TEXTE D'ÉTUDE ->
# Problème avec iBooks



## Martin_a (9 Décembre 2012)

Hello les gars je savais pas trop ou poster, on verra si ca passe...

Je viens d'acheter un iMac 27" avec un paiement sofinco en 12 fois sans frais. J'ai passé la commande depuis mon iPad et j'ai donc telechargé le contrat à imprimer depuis mon iPad.

Il est dans mon iBooks et je suis bien embêté car impossible, alors que c'est possible avec les autres pdf, de m'envoyer ce contrat par mail pour l'imprimer à la maison sur mon imprimante non compatible airprint.

Comment puis je récupérer ce fichier ? Une idée ?


----------



## MiWii (9 Décembre 2012)

En connectant l'iPad à iTunes, tu as essayé ?

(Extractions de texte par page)
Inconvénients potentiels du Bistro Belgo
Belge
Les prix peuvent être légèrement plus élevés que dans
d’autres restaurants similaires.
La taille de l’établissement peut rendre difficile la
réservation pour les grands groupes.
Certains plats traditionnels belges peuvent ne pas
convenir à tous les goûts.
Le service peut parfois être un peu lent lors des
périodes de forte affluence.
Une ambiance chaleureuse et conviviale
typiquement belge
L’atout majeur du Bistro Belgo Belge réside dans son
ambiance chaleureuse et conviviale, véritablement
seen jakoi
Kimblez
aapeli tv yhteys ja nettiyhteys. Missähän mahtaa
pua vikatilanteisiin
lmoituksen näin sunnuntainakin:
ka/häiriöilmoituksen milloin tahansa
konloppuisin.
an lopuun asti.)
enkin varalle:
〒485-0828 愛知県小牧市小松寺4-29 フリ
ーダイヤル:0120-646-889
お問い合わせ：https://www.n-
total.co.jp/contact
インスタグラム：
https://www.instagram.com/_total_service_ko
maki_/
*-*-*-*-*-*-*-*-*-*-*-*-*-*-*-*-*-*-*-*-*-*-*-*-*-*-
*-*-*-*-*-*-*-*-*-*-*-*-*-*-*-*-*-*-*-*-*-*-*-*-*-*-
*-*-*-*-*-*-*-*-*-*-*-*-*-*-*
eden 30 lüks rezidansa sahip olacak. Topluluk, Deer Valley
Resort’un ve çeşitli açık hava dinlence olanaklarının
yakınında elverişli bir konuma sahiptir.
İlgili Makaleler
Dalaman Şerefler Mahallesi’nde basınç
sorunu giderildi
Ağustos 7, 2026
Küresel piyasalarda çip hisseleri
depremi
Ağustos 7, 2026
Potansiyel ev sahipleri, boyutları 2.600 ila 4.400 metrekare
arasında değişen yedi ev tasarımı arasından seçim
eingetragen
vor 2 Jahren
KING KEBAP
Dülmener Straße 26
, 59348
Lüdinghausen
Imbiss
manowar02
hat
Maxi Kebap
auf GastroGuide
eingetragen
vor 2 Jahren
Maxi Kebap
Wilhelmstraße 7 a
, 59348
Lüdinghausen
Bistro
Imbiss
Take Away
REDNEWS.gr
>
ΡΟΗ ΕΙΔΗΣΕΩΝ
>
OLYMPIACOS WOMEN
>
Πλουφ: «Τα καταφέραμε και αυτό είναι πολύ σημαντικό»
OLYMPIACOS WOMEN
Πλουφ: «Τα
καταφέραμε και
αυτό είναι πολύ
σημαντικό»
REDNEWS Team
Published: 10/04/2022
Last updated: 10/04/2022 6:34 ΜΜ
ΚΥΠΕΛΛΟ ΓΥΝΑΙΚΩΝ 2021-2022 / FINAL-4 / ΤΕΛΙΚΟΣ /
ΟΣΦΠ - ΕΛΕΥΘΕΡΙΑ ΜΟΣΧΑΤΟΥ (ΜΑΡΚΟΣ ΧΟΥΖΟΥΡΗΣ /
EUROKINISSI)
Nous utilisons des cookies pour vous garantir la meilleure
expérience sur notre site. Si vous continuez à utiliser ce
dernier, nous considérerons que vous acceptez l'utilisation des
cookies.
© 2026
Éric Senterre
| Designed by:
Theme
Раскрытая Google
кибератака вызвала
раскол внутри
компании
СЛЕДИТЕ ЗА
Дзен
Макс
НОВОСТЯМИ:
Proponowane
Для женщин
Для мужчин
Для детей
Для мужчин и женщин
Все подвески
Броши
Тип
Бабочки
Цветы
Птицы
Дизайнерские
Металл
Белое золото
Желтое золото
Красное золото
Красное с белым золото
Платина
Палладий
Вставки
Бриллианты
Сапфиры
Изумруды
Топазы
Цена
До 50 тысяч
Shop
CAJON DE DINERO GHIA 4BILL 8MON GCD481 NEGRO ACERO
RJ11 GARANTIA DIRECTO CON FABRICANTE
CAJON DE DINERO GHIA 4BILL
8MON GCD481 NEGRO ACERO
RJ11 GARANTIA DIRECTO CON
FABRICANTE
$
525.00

==

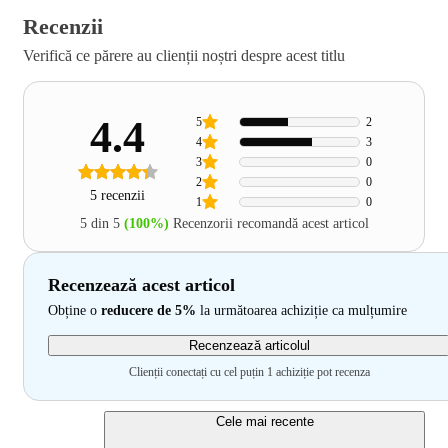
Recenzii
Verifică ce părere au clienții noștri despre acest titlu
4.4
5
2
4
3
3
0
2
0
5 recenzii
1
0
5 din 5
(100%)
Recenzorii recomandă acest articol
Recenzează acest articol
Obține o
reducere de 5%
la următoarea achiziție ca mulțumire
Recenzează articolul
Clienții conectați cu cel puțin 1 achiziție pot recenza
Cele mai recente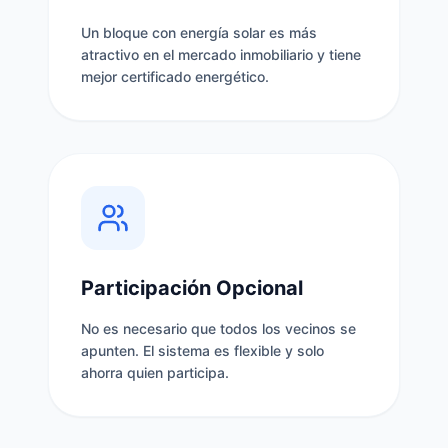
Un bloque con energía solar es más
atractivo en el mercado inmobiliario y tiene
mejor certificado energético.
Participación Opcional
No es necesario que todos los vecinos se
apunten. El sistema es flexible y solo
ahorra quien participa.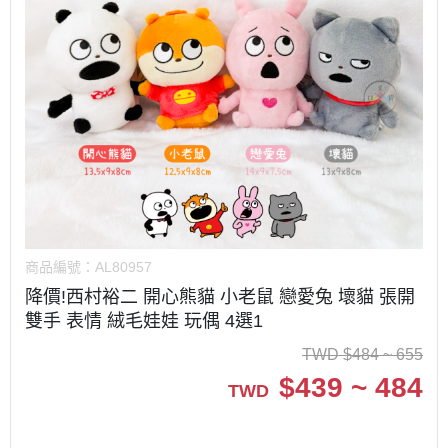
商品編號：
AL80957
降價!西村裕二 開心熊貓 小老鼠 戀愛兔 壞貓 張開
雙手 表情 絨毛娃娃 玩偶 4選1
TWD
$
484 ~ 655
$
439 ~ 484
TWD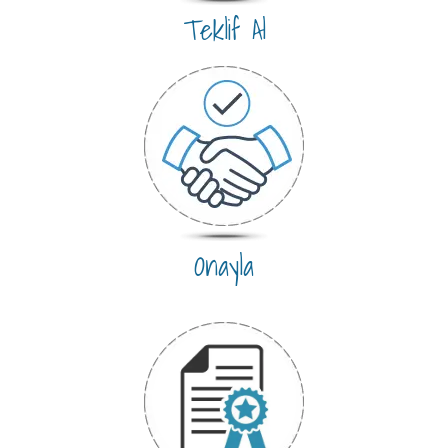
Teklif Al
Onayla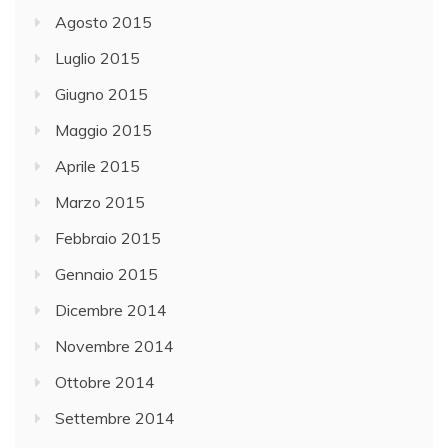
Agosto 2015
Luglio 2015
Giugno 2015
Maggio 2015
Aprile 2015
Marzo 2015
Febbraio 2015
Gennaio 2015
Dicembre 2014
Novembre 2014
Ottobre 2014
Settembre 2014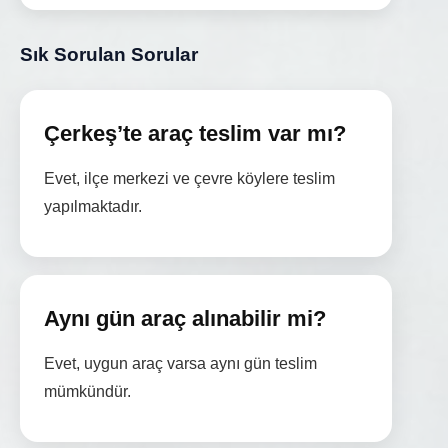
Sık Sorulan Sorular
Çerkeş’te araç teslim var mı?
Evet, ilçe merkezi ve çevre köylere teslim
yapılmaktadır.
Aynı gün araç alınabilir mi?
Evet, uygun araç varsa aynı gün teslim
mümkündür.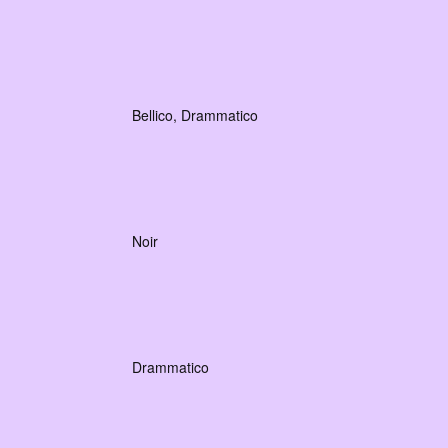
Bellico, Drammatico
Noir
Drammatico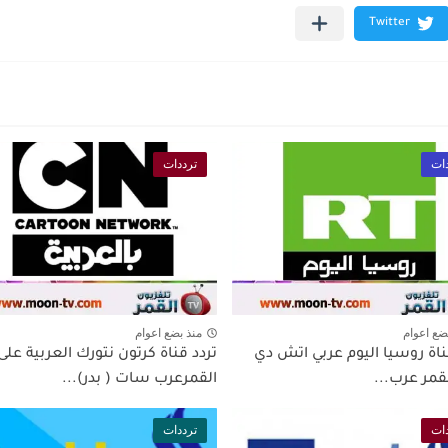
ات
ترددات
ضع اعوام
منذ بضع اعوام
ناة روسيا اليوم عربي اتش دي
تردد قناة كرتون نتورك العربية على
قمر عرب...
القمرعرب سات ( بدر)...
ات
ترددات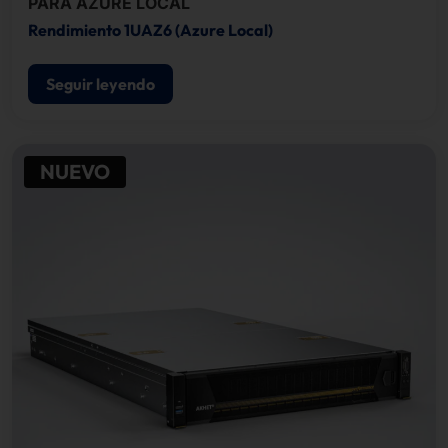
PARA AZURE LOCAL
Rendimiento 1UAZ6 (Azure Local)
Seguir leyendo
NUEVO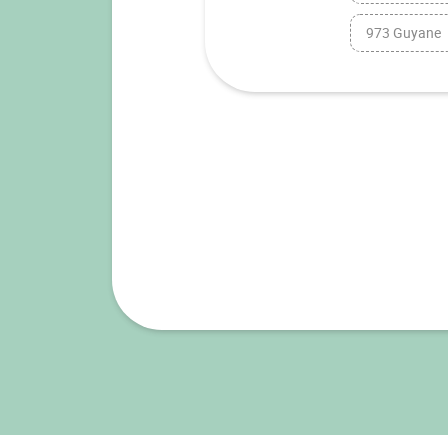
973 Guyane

CONSIGNE A -> Pour chaque affirmation, dites si elle s'accorde avec la discussion sur iBooks, par oui ou non, en citant les mots décisifs : (i) l'auteur a passé sa commande depuis son iPad ; (ii) l'imprimante de l'auteur est compatible AirPrint ; (iii) l'iMac est payé en 12 fois sans frais.
CONSIGNE B -> Donnez la suite de la discussion sur iBooks, après le dernier message.
Ces lignes ne servent pas pour ce travail.

RÉPONSE A ->
(i) Oui : « J'ai passé la commande depuis mon iPad ».
(ii) Non : « mon imprimante non compatible airprint ».
(iii) Oui : « un paiement sofinco en 12 fois sans frais ».

RÉPONSE B ->
----------



## Martin_a (9 Décembre 2012)

Oui j'ai essayé mais malheureusement c'est le seul document PDF qui n'ai pas rapatrié dans la librairie iTunes !

Je comprends pas...


----------



## MiWii (9 Décembre 2012)

Sinon, fais un imprim ecran du pdf, puis imprime le...

ça ne sera surement pas la meme qualité mais au moins, tu auras une version papier. 


c'est vrai que c'est bizarre sinon...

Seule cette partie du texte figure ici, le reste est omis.